T-Mobile Deploys NVIDIA ARC-Pro Servers on 5G Standalone for 5× Faster AI

TMUSTMUS

T-Mobile and NVIDIA have launched AI-RAN infrastructure using NVIDIA ARC-Pro and RTX PRO 6000 Blackwell servers with Nokia's anyRAN software on T-Mobile’s 5G Standalone network to enable distributed edge AI computing. Pilot projects by LinkerVision, Levatas and Skydio target 5× faster incident response in smart cities and utility inspections.

1. AI-RAN Infrastructure Deployment

T-Mobile has integrated NVIDIA’s AI-RAN portfolio—ARC-Pro powered by RTX PRO 4500 Blackwell servers for cell sites and RTX PRO 6000 Blackwell servers for mobile switching offices—onto its nationwide 5G Standalone network using Nokia’s anyRAN software. This setup provides low-latency, secure and scalable edge computing capabilities across wireless sites.
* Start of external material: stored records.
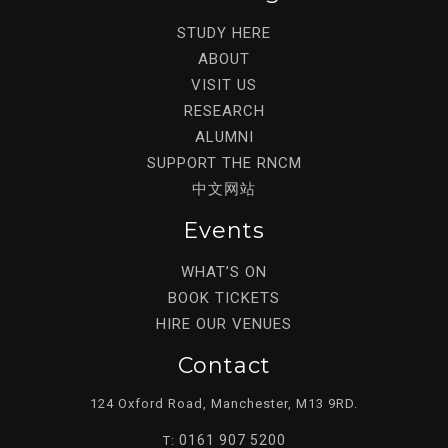
STUDY HERE
ABOUT
VISIT US
RESEARCH
ALUMNI
SUPPORT THE RNCM
中文网站
Events
WHAT’S ON
BOOK TICKETS
HIRE OUR VENUES
Contact
124 Oxford Road, Manchester, M13 9RD.
0161 907 5200
T: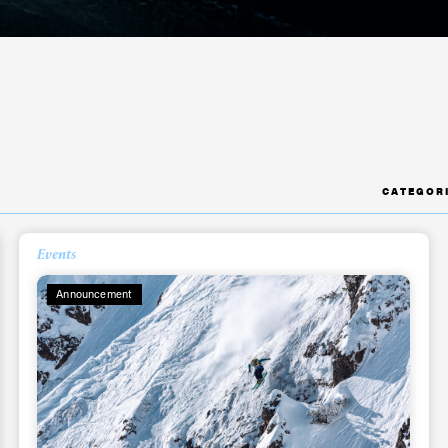
CATEGOR
ys get
Events
Announcement
 tracks
First Name
Last n
letter to stay up-to-
 news, videos and
Email address*
skiing.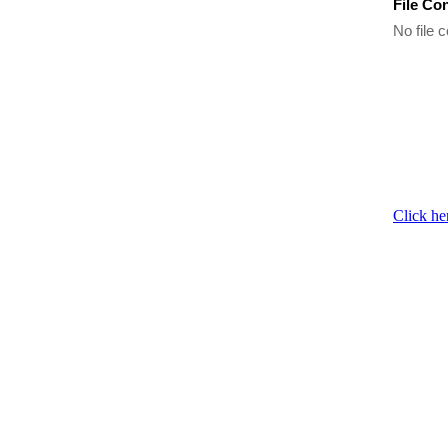
File Co
No file c
Click he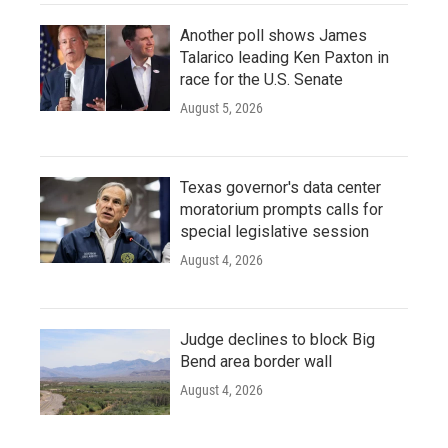
Another poll shows James
Talarico leading Ken Paxton in
race for the U.S. Senate
August 5, 2026
Texas governor's data center
moratorium prompts calls for
special legislative session
August 4, 2026
Judge declines to block Big
Bend area border wall
August 4, 2026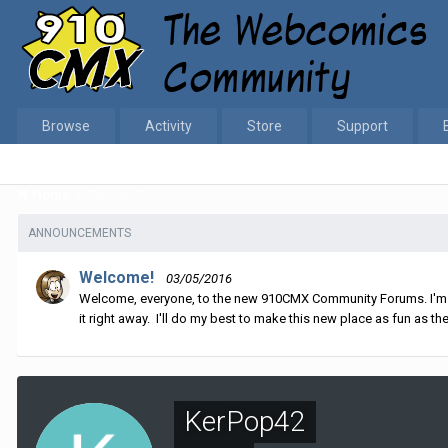
Browse
Activity
Store
Support
Home
KerPop42
ANNOUNCEMENTS
Welcome!
03/05/2016
Welcome, everyone, to the new 910CMX Community Forums. I'm sti
it right away. I'll do my best to make this new place as fun as the
KerPop42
2. Developer Ecosystem and Pilot Projects

An expanding ecosystem including LinkerVision, Inchor, Voxelmaps, Levatas, Skydio, Vaidio and Fogsphere is testing vision AI agents on T-Mobile’s distributed edge network. Use cases span smart city traffic optimization with 5× faster incident response, automated utility inspections across transmission lines, facility management threat detection and real-time industrial safety monitoring.
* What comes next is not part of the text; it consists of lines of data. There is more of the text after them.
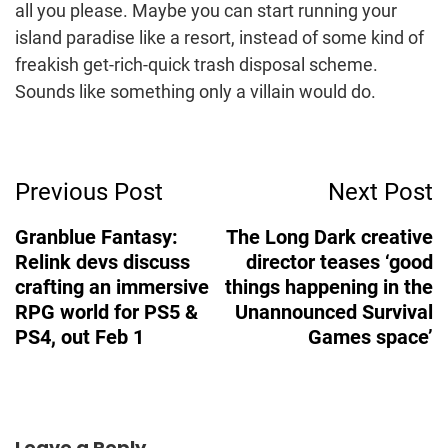
all you please. Maybe you can start running your
island paradise like a resort, instead of some kind of
freakish get-rich-quick trash disposal scheme.
Sounds like something only a villain would do.
Post
Previous Post
Next Post
Navigation
Granblue Fantasy:
The Long Dark creative
Relink devs discuss
director teases ‘good
crafting an immersive
things happening in the
RPG world for PS5 &
Unannounced Survival
PS4, out Feb 1
Games space’
Leave a Reply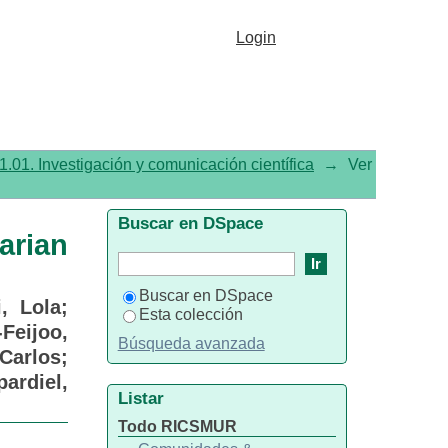
rian Cancer: Reproductive
Login
1.01. Investigación y comunicación científica
→
Ver
Buscar en DSpace
arian
Buscar en DSpace
i, Lola
;
Esta colección
-Feijoo,
Búsqueda avanzada
Carlos
;
pardiel,
Listar
Todo RICSMUR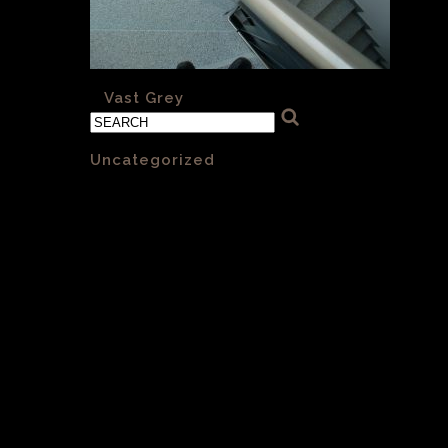
«
Vast Grey
Categories
Uncategorized
(1)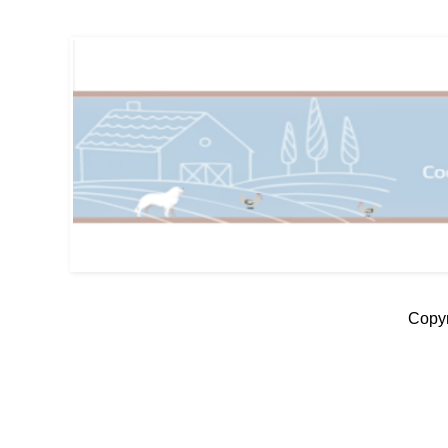
Copyr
3. Metropolis VSS Blueprint Integration

The NVIDIA Metropolis VSS 3 Blueprint enables agentic information retrieval and a modular architecture, allowing AI agents to break down natural language queries and search video footage in under five seconds across edge and cloud nodes. This framework supports efficient deployment of complex vision AI models at scale.

4. Strategic Implications

By transforming its wireless network into a distributed AI computing platform, T-Mobile aims to reduce device hardware costs, improve service differentiation and position itself as a foundation for next-generation AI applications across cities, utilities and industrial worksites.